Eva had protested the fact that the men hadn’t given her a pack to carry, but the men had looked at each other and then proclaimed that there wasn’t anything left to carry—almost as if they had planned it that way.

“Yes. But he’s a cute gunslinger. More young Clint Eastwood than Jack Palance,” Eva replied, loud enough for Quinn to overhear as he walked slightly ahead of the other two.

“Hear that? She thinks I’m the cute one.” Quinn added. “Guess that makes you scraggly ol’ Lee Marvin.”

They all chuckled at that one. They had been joking like this for a while, as the terrain was becoming more and more bleak and depressing. They had seen no signs of any kind of life. No plants or trees grew in this part of the Himalaya. The mountains were a palette of muted brown and gray colors—when they did actually show through the ice and snow. As they progressed along the barren winter landscape, they encountered the brown less frequently as the drifted snow became more difficult to negotiate, often getting waist deep.

After a night camping, they moved on again. By the middle of the day, the level of accumulated snow was decreasing, and the browns and grays were more apparent once again. The three lunched by a frozen river, and soaked in the sun, which was warming in spite of the altitude. The conversation focused on guessing the origin of their dehydrated packaged food.

When they had finished and Quinn and Johnson had packed the gear and hefted their backpacks, Eva sauntered off ahead of them as they neared the frozen river. Earlier, Johnson had suggested a way through the hills that followed a valley on the other side of the river. When Eva reached the edge of the stream, she took a tentative step on the surface of the ice, finding that it held her weight nicely.
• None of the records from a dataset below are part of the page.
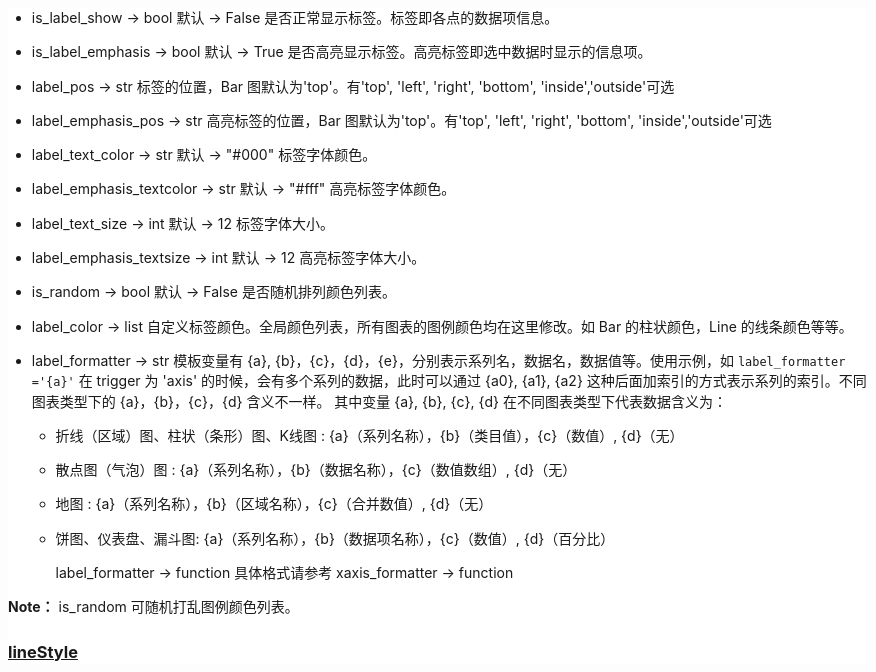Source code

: - is_label_show -> bool
  默认 -> False
  是否正常显示标签。标签即各点的数据项信息。

- is_label_emphasis -> bool
  默认 -> True
  是否高亮显示标签。高亮标签即选中数据时显示的信息项。

- label_pos -> str
  标签的位置，Bar 图默认为'top'。有'top', 'left', 'right', 'bottom', 'inside','outside'可选

- label_emphasis_pos -> str
  高亮标签的位置，Bar 图默认为'top'。有'top', 'left', 'right', 'bottom', 'inside','outside'可选

- label_text_color -> str
  默认 -> "#000"
  标签字体颜色。

- label_emphasis_textcolor -> str
  默认 -> "#fff"
  高亮标签字体颜色。

- label_text_size -> int
  默认 -> 12
  标签字体大小。

- label_emphasis_textsize -> int
  默认 -> 12
  高亮标签字体大小。

- is_random -> bool
  默认 -> False
  是否随机排列颜色列表。

- label_color -> list
  自定义标签颜色。全局颜色列表，所有图表的图例颜色均在这里修改。如 Bar 的柱状颜色，Line 的线条颜色等等。

- label_formatter -> str
  模板变量有 {a}, {b}，{c}，{d}，{e}，分别表示系列名，数据名，数据值等。使用示例，如 `label_formatter='{a}'`
  在 trigger 为 'axis' 的时候，会有多个系列的数据，此时可以通过 {a0}, {a1}, {a2} 这种后面加索引的方式表示系列的索引。不同图表类型下的 {a}，{b}，{c}，{d} 含义不一样。 其中变量 {a}, {b}, {c}, {d} 在不同图表类型下代表数据含义为：

  - 折线（区域）图、柱状（条形）图、K线图 : {a}（系列名称），{b}（类目值），{c}（数值）, {d}（无）

  - 散点图（气泡）图 : {a}（系列名称），{b}（数据名称），{c}（数值数组）, {d}（无）

  - 地图 : {a}（系列名称），{b}（区域名称），{c}（合并数值）, {d}（无）

  - 饼图、仪表盘、漏斗图: {a}（系列名称），{b}（数据项名称），{c}（数值）, {d}（百分比）

    label_formatter -> function
    具体格式请参考 xaxis_formatter -> function

**Note：** is_random 可随机打乱图例颜色列表。

### [lineStyle](http://pyecharts.org/#/zh-cn/charts_configure?id=linestyle)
“It should be fine. We’ll go across one at a time though,” Johnson told her.

She was about three quarters of the way across when Quinn and Johnson watched her plunge clean through the ice, and into the rushing waters below, disappearing instantaneously.

“Not good,” Quinn said calmly as he began sprinting toward the ice. Curtis was right behind him, running hard. Quinn lunged from the shore landing on his knees on the ice about ten feet downstream of the spot where Eva had gone in. He frantically swept the snow aside to find that he was right on top of her. She was moving fast, being slid along the underside of the ice by the current. Quinn hacked at the ice above her with his ice ax, but the ice was too thick at this part of the river, and he was barely making a dent, as small chips and flakes of ice flew in an arc behind each swing. She was moving too fast.

“I can’t get her, Curtis! She’s getting away!” Quinn was nearly panicked. The strain in his voice was apparent to Johnson, who was already sprinting along the edge of the stream, past Quinn. Johnson was anticipating where the current would take Eva, and trying to get there first.

“Move your ass, Quinn!” Curtis yelled. Quinn was up and chasing Curtis along the bank. Curtis was well ahead by now, and removing his pack. He clipped a carabiner to his belt, and tossed the pack onto the ice as he kept running. Quinn could see that the neon green and pink climbing rope from the pack was spooling out as Curtis ran. The other end was now clipped to Johnson’s belt. Then Quinn watched in awe of his friend, as Curtis leapt from the riverbank and pulled his knees to his chest in mid-air. Curtis Johnson executed a perfect cannonball directly into the center of the frozen stream, and crashed through the ice, leaving behind a nearly perfect, round hole in the surface. He disappeared and Quinn understood as the climbing rope quickly slithered into the hole.